Кремовое — оно не то чтобы дрянное вино, нет, весьма хорошее, когда правильно выращено, однако для меня в нем слишком много сладости, слишком много такого… почти цветочного запаха… словно бы пьешь не из кружки, а из кувшинчика из под дамских помад и притирок… Впрочем, кружки передо мной нет, Кавотя расстаралась для дорогого постояльца и добыла откуда-то из кабацких недр настоящий стеклянный кубок, обрамленный по бокам извивными стальными лозами. Явно старинный кубок, надо постараться не разбить…

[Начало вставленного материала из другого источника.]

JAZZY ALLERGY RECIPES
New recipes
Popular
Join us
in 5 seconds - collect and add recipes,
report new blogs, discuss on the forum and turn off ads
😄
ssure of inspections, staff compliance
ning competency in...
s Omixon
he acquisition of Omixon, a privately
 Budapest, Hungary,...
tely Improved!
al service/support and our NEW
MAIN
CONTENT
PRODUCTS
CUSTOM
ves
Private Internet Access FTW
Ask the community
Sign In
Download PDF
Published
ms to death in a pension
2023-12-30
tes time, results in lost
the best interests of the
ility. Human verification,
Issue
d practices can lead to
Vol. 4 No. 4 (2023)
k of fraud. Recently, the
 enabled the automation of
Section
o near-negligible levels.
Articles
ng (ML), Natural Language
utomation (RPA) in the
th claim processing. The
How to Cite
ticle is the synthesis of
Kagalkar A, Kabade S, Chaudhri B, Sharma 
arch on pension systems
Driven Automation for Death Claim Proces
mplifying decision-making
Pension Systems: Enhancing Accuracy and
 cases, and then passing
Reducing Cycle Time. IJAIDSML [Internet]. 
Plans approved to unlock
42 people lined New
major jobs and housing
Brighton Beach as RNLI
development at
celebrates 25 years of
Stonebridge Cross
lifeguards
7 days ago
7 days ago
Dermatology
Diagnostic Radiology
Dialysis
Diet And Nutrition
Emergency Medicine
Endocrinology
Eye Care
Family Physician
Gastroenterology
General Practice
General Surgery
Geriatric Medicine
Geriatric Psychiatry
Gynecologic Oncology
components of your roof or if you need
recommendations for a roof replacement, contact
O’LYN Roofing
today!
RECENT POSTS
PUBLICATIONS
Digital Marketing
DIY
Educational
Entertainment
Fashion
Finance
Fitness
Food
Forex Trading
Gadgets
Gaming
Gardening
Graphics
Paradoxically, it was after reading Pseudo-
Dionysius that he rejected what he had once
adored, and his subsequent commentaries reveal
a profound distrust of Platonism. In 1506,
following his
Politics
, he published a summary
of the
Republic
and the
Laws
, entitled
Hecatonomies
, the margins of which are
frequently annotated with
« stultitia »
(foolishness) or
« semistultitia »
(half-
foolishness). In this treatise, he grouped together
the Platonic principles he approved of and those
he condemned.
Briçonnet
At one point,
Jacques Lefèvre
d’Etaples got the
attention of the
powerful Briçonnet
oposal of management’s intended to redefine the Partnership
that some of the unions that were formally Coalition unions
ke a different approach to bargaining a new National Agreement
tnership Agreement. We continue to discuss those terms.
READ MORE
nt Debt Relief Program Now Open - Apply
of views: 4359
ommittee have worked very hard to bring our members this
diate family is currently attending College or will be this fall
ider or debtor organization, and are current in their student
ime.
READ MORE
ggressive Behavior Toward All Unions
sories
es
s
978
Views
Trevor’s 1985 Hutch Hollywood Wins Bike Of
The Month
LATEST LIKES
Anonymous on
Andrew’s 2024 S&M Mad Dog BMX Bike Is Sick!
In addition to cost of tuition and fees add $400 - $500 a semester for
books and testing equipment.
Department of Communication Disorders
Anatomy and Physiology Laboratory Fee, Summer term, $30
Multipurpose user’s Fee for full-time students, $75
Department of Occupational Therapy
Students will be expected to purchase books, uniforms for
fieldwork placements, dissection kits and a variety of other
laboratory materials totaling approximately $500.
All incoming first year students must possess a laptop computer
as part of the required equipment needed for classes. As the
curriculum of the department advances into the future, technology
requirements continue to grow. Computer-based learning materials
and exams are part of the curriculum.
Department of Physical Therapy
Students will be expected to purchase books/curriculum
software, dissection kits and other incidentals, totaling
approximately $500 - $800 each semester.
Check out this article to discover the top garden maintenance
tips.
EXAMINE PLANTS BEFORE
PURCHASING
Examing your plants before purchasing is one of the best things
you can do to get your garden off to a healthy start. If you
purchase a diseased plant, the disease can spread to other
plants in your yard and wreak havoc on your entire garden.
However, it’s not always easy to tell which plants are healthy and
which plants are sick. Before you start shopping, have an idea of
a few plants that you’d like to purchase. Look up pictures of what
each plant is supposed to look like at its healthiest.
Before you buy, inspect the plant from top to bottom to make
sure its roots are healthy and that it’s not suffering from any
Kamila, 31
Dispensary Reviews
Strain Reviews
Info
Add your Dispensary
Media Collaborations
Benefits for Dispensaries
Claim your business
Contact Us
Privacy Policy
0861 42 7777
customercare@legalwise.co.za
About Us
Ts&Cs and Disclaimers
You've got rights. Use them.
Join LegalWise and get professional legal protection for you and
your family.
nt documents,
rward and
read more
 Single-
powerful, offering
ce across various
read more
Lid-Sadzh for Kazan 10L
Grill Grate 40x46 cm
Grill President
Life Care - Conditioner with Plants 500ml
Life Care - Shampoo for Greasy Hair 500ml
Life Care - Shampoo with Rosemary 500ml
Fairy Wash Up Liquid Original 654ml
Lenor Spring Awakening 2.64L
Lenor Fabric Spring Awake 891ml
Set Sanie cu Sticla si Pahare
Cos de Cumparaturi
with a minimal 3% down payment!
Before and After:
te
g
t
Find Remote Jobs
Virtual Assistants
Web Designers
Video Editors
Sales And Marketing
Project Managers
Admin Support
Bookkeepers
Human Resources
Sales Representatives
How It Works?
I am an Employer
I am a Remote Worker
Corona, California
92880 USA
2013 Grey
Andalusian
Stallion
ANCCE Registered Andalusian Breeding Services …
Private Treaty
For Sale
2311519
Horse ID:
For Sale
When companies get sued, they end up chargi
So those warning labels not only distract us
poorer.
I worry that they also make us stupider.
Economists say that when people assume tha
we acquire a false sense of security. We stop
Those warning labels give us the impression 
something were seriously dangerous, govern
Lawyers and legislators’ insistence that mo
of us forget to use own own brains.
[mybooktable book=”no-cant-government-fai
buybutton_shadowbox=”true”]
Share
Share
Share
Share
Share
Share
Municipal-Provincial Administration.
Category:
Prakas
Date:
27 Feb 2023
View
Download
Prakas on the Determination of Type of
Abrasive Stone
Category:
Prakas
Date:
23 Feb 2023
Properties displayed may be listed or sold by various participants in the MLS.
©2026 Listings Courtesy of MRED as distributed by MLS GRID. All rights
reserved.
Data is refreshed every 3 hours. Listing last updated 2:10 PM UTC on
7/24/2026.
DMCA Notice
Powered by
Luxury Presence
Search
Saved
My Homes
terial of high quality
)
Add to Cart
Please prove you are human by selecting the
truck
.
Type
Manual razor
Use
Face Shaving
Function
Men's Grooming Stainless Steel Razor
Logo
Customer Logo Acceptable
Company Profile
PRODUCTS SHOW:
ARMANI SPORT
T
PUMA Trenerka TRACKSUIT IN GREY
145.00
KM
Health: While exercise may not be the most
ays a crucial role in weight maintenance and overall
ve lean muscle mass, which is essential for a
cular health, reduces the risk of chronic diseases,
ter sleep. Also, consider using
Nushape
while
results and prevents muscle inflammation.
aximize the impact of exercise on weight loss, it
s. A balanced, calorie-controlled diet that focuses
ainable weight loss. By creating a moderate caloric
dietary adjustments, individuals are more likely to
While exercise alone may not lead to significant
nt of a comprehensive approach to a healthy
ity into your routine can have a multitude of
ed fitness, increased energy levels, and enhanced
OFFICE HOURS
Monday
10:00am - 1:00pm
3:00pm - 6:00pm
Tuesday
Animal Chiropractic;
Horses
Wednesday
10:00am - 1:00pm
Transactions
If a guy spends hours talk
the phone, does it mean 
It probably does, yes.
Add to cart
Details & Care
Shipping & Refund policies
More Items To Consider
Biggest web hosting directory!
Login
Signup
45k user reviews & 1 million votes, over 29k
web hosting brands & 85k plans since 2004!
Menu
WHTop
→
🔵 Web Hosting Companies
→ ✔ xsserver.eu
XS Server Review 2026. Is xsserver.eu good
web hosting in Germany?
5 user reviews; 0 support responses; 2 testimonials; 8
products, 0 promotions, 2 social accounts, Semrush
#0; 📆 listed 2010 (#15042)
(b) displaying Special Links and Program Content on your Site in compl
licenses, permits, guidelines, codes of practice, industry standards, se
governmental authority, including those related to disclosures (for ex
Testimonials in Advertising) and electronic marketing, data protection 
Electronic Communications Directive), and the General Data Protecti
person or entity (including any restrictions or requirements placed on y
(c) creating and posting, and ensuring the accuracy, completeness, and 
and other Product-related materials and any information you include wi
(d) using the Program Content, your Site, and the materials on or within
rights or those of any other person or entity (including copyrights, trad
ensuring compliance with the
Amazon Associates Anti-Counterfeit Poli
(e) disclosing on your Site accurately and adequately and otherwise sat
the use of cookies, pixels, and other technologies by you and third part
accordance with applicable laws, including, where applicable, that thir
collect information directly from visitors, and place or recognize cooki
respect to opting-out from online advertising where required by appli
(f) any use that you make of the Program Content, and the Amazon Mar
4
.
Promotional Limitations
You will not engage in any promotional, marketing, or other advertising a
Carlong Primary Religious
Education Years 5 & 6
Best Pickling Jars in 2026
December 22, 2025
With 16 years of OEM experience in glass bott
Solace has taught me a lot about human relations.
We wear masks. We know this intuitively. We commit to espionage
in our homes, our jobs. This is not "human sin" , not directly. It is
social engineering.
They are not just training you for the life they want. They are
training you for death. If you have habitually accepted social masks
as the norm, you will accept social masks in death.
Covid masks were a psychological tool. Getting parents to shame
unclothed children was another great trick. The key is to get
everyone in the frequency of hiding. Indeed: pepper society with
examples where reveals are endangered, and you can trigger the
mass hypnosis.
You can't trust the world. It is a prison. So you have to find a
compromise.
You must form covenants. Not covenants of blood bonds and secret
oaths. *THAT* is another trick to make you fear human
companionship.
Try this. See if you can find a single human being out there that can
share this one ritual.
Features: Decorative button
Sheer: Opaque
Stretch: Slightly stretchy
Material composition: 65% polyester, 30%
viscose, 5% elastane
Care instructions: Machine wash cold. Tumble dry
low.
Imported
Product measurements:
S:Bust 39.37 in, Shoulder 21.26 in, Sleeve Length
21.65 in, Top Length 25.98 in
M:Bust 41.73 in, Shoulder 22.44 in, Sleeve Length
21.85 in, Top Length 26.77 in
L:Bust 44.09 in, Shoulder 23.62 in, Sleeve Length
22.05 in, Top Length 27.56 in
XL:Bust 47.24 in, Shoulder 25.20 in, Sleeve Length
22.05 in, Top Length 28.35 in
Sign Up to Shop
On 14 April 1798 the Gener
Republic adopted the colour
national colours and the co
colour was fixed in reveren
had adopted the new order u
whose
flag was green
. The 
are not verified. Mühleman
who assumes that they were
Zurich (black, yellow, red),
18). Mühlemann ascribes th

В деревенских празднествах, в том числе и в непредвиденных, таких как сегодня, местные жители свято соблюдают ритуалы, которые в большинстве своем сами же и породили… По крайней мере, в первой половине праздника соблюдают, пока еще глаза и головы способны отличать кружку от двери: только выпили по первой, никто и закуску не успел в рот сунуть, как открылись двери настежь и в трактир вошли первые люди на селе: впереди и во главе всех кузнец, он же староста деревни, по бокам от него трое самых богатых и уважаемых сельчан, один из них, между прочим, двоюродный брат трактирщицы Кавоти, в доме которого у меня постой. Явно, что их лазутчик следил за происходящим и своевременно дал отмашку, чтобы их приход выглядел внушительно, степенно и кстати.

— О-оу! Какие желанные гости пожаловали к нам на огонек! — изумился я, очень точно соразмерив в своем возгласе искренность и вежливость, и этой точностью заслужил одобрительное внимание всех присутствующих. — Вот это радость — так радость! Хоть у нас и без чинов сегодня, однако… Почту за честь лично поднести каждому опоздавшему извинительную чару!.. Кавотя!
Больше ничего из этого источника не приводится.